Die Kanzlerin ist also nicht dafür. Dennoch hat sie den Weg freigemacht für die Entscheidung zugunsten einer Ehe für alle. Die Richtung hatte schon vor geraumer Zeit das Bundesverfassungsgericht vorgegeben. Der Spielraum der Regierung war also geringer als er schien. Merkel machte es so wie sie es gerne tut, wenn es um schwierige Entscheidungen geht, die innerhalb der CDU zu längeren und komplizierten Debatten führen könnten und den konservativen Flügel mindestens irritieren: Sie überrumpelt alle. Ob ihr Abstimmungsverhalten taktisch war, um die Konservativen zu besänftigen, oder ob es ihrer echten Meinung entspricht? Man sollte ihr Ehrlichkeit unterstellen.

Debatten sind inhaltlich immer besser, wenn die Fraktionen auf eine Vorfestlegung verzichten. Die Beiträge aus den verschiedenen Parteien machen deutlich, dass man keineswegs ein konservativer Katholik oder fundamentalistischer Protestant sein muss, um an der Ehe für alle Kritik zu üben. Man kann sie aus religiösen Gründen falsch finden. Natürlich ist es eine Entscheidung, deren gesellschaftliche Auswirkungen erst in 15 bis 20 Jahren deutlich werden, wenn es Kinder gibt, die in solchen Konstellationen groß werden. Die Autoren des Grundgesetzes hatten ganz sicher die Ehe von Mann und Frau vor Augen, als es die Familie unter den Schutz des Staates stellte. Sie allein war 1949 die Grundlage des Gemeinwesens und der Gesellschaft.

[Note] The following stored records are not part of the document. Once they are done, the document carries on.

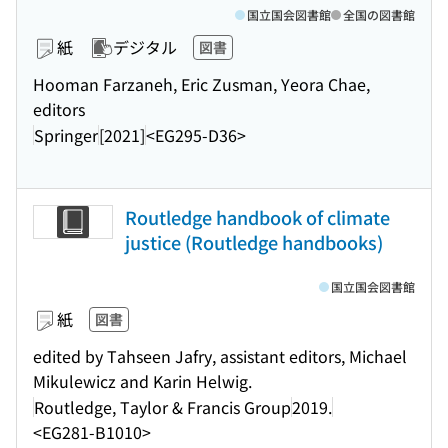
国立国会図書館
全国の図書館
紙
デジタル
図書
Hooman Farzaneh, Eric Zusman, Yeora Chae,
editors
Springer
[2021]
<EG295-D36>
Routledge handbook of climate
justice (Routledge handbooks)
国立国会図書館
紙
図書
edited by Tahseen Jafry, assistant editors, Michael
Mikulewicz and Karin Helwig.
Routledge, Taylor & Francis Group
2019.
<EG281-B1010>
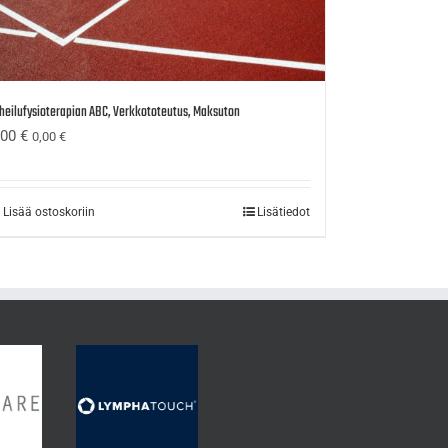
heilufysioterapian ABC, Verkkototeutus, Maksuton
,00
€
0,00
€
Lisää ostoskoriin
Lisätiedot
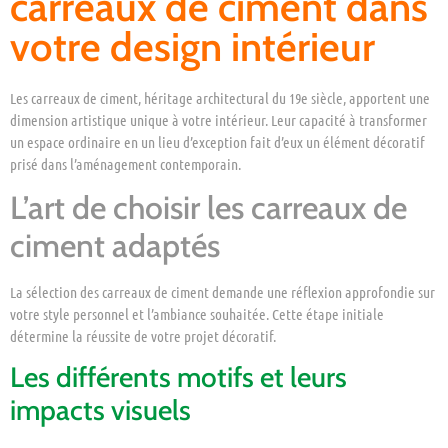
carreaux de ciment dans
votre design intérieur
Les carreaux de ciment, héritage architectural du 19e siècle, apportent une
dimension artistique unique à votre intérieur. Leur capacité à transformer
un espace ordinaire en un lieu d’exception fait d’eux un élément décoratif
prisé dans l’aménagement contemporain.
L’art de choisir les carreaux de
ciment adaptés
La sélection des carreaux de ciment demande une réflexion approfondie sur
votre style personnel et l’ambiance souhaitée. Cette étape initiale
détermine la réussite de votre projet décoratif.
Les différents motifs et leurs
impacts visuels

Dennoch ist die Entscheidung des Bundestages richtig, weil sie die rechtliche Situation mit der gesellschaftlichen Wirklichkeit versöhnt. Die Formen des Familienlebens sind vielfältig. Kinder gehen nicht mehr notwendigerweise aus Beziehungen hervor. Dafür sorgt die moderne Medizin. Schon heute wachsen viele Kinder in gleichgeschlechtlichen Partnerschaften auf, oft liebevoller betreut und erzogen als in manch herkömmlicher Ehe.

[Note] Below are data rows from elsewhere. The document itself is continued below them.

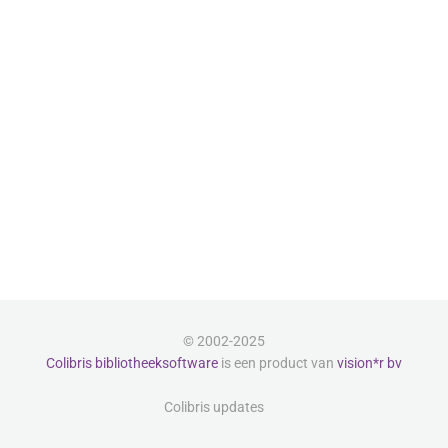
© 2002-2025
Colibris bibliotheeksoftware
is een product van
vision*r bv
Colibris updates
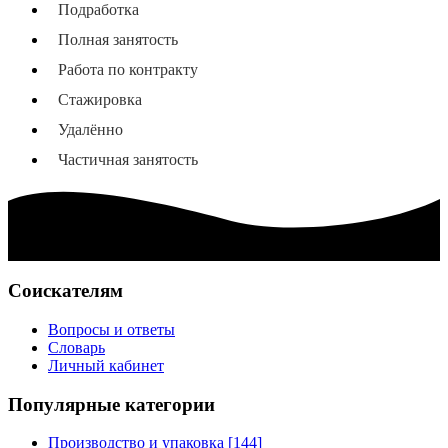
Подработка
Полная занятость
Работа по контракту
Стажировка
Удалённо
Частичная занятость
Соискателям
Вопросы и ответы
Словарь
Личный кабинет
Популярные категории
Производство и упаковка [144]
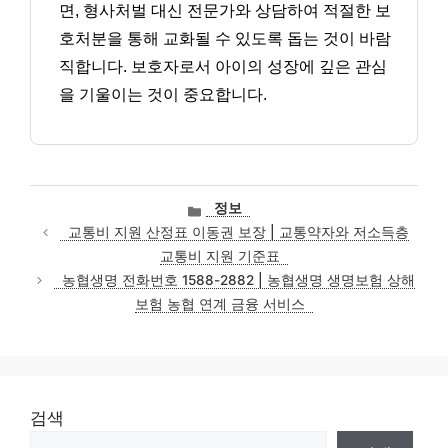
면, 형사처벌 대신 전문가와 상담하여 적절한 보
호처분을 통해 교화될 수 있도록 돕는 것이 바람
직합니다. 보호자로서 아이의 성장에 깊은 관심
을 기울이는 것이 중요합니다.
카
정보
테
교통비 지원 산정표 이동권 보장 | 교통약자와 저소득층
고
교통비 지원 기준표
리
농협생명 전화번호 1588-2882 | 농협생명 생명보험 상해
보험 농협 연계 금융 서비스
검색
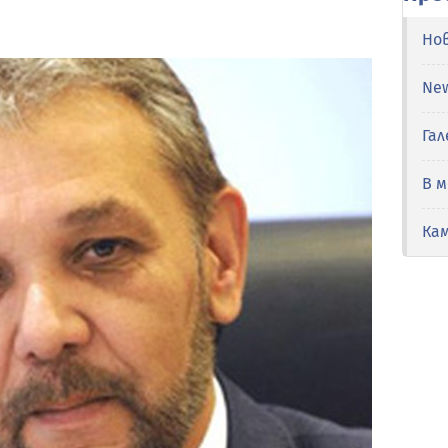
Но
Ne
Гал
В 
Ка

Schon heute können Homosexuelle Kinder adoptieren. Die Wege dahin sind verschlungen - gleichwohl werden sie beschritten. Eine Ehe bringt nicht nur Rechte, sondern schafft auch Pflichten. Sie sorgt für Verbindlichkeit, sie regelt Fragen der Erbschaft, der Hilfe für Alte und Kranke, des familiären Zusammenhalts. Es ist überhaupt nicht zu erkennen, warum homosexuellen Menschen unterstellt werden muss, sich in Familiendingen nicht wie verantwortungsvolle erwachsene Menschen verhalten zu können. Ihnen gelingt das so gut oder so schlecht wie allen anderen auch. Verbindlichkeit, die Sicherheit in der Familie, das private Glück stehen homosexuellen Menschen genauso zu wie allen anderen auch, weil es eben Menschenrechte sind. Allein daran hat sich das Grundgesetz zu orientieren.

Es wird ein wenig dauern, bis die Skeptiker und Zweifler Merkels Überrumpelung verschmerzt haben. Ob es der der CDU bei der Bundestagswahl schadet? Die Kanzlerin wird es bedacht haben.